# [What you are asked to do]
Swap "common name" for "vernacular name" throughout the entries below and write the lines out again with nothing else changed.

# [Record excerpts]

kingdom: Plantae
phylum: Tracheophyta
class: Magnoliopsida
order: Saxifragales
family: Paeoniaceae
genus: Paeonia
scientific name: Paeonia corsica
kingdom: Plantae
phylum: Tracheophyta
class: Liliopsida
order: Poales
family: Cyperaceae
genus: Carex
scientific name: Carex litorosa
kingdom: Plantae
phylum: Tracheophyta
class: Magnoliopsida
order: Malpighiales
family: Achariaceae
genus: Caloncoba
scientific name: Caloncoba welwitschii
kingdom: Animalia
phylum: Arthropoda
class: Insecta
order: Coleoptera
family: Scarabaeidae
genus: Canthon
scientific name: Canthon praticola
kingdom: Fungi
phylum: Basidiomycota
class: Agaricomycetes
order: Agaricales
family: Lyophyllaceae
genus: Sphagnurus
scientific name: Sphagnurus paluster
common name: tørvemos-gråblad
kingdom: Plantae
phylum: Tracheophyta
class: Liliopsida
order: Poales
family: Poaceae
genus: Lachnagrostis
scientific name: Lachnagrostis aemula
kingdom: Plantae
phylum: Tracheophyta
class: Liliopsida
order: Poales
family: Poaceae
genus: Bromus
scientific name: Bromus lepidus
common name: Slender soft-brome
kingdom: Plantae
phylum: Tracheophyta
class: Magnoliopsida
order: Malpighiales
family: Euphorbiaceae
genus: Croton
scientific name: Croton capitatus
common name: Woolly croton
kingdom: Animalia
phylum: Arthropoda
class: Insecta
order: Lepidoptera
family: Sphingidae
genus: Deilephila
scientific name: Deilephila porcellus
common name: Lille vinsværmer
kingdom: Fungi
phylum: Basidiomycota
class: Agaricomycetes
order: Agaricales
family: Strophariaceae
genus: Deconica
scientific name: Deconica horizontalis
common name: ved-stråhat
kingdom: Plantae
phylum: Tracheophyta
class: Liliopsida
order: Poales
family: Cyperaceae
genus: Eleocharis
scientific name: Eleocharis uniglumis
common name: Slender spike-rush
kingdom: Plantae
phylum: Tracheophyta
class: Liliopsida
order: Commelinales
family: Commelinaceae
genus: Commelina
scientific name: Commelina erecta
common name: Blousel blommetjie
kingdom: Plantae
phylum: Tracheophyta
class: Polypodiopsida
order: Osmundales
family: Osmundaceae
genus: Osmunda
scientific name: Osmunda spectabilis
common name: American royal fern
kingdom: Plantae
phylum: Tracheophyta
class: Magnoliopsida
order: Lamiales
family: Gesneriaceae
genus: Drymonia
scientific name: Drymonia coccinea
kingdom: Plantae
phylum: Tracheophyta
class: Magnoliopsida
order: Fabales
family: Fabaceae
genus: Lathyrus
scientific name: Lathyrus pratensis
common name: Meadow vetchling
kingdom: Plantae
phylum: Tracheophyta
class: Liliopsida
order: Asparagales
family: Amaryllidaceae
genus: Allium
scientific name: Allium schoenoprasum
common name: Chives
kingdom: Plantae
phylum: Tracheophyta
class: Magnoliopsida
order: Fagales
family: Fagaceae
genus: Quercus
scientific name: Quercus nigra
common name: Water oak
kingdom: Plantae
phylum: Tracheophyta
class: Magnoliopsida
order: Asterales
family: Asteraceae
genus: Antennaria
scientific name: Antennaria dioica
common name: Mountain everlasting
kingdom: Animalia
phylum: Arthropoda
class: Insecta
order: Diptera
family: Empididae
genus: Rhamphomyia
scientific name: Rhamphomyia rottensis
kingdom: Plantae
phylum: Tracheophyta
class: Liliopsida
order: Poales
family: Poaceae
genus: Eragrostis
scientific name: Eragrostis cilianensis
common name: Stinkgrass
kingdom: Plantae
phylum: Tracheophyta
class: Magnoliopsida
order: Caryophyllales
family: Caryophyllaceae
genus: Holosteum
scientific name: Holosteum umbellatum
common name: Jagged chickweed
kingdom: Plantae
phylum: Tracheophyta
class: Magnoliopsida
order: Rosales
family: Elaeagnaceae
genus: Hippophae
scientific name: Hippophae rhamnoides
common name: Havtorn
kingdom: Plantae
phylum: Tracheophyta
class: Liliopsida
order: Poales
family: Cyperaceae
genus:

# [Answer to the exercise]
kingdom: Plantae
phylum: Tracheophyta
class: Magnoliopsida
order: Saxifragales
family: Paeoniaceae
genus: Paeonia
scientific name: Paeonia corsica
kingdom: Plantae
phylum: Tracheophyta
class: Liliopsida
order: Poales
family: Cyperaceae
genus: Carex
scientific name: Carex litorosa
kingdom: Plantae
phylum: Tracheophyta
class: Magnoliopsida
order: Malpighiales
family: Achariaceae
genus: Caloncoba
scientific name: Caloncoba welwitschii
kingdom: Animalia
phylum: Arthropoda
class: Insecta
order: Coleoptera
family: Scarabaeidae
genus: Canthon
scientific name: Canthon praticola
kingdom: Fungi
phylum: Basidiomycota
class: Agaricomycetes
order: Agaricales
family: Lyophyllaceae
genus: Sphagnurus
scientific name: Sphagnurus paluster
vernacular name: tørvemos-gråblad
kingdom: Plantae
phylum: Tracheophyta
class: Liliopsida
order: Poales
family: Poaceae
genus: Lachnagrostis
scientific name: Lachnagrostis aemula
kingdom: Plantae
phylum: Tracheophyta
class: Liliopsida
order: Poales
family: Poaceae
genus: Bromus
scientific name: Bromus lepidus
vernacular name: Slender soft-brome
kingdom: Plantae
phylum: Tracheophyta
class: Magnoliopsida
order: Malpighiales
family: Euphorbiaceae
genus: Croton
scientific name: Croton capitatus
vernacular name: Woolly croton
kingdom: Animalia
phylum: Arthropoda
class: Insecta
order: Lepidoptera
family: Sphingidae
genus: Deilephila
scientific name: Deilephila porcellus
vernacular name: Lille vinsværmer
kingdom: Fungi
phylum: Basidiomycota
class: Agaricomycetes
order: Agaricales
family: Strophariaceae
genus: Deconica
scientific name: Deconica horizontalis
vernacular name: ved-stråhat
kingdom: Plantae
phylum: Tracheophyta
class: Liliopsida
order: Poales
family: Cyperaceae
genus: Eleocharis
scientific name: Eleocharis uniglumis
vernacular name: Slender spike-rush
kingdom: Plantae
phylum: Tracheophyta
class: Liliopsida
order: Commelinales
family: Commelinaceae
genus: Commelina
scientific name: Commelina erecta
vernacular name: Blousel blommetjie
kingdom: Plantae
phylum: Tracheophyta
class: Polypodiopsida
order: Osmundales
family: Osmundaceae
genus: Osmunda
scientific name: Osmunda spectabilis
vernacular name: American royal fern
kingdom: Plantae
phylum: Tracheophyta
class: Magnoliopsida
order: Lamiales
family: Gesneriaceae
genus: Drymonia
scientific name: Drymonia coccinea
kingdom: Plantae
phylum: Tracheophyta
class: Magnoliopsida
order: Fabales
family: Fabaceae
genus: Lathyrus
scientific name: Lathyrus pratensis
vernacular name: Meadow vetchling
kingdom: Plantae
phylum: Tracheophyta
class: Liliopsida
order: Asparagales
family: Amaryllidaceae
genus: Allium
scientific name: Allium schoenoprasum
vernacular name: Chives
kingdom: Plantae
phylum: Tracheophyta
class: Magnoliopsida
order: Fagales
family: Fagaceae
genus: Quercus
scientific name: Quercus nigra
vernacular name: Water oak
kingdom: Plantae
phylum: Tracheophyta
class: Magnoliopsida
order: Asterales
family: Asteraceae
genus: Antennaria
scientific name: Antennaria dioica
vernacular name: Mountain everlasting
kingdom: Animalia
phylum: Arthropoda
class: Insecta
order: Diptera
family: Empididae
genus: Rhamphomyia
scientific name: Rhamphomyia rottensis
kingdom: Plantae
phylum: Tracheophyta
class: Liliopsida
order: Poales
family: Poaceae
genus: Eragrostis
scientific name: Eragrostis cilianensis
vernacular name: Stinkgrass
kingdom: Plantae
phylum: Tracheophyta
class: Magnoliopsida
order: Caryophyllales
family: Caryophyllaceae
genus: Holosteum
scientific name: Holosteum umbellatum
vernacular name: Jagged chickweed
kingdom: Plantae
phylum: Tracheophyta
class: Magnoliopsida
order: Rosales
family: Elaeagnaceae
genus: Hippophae
scientific name: Hippophae rhamnoides
vernacular name: Havtorn
kingdom: Plantae
phylum: Tracheophyta
class: Liliopsida
order: Poales
family: Cyperaceae
genus:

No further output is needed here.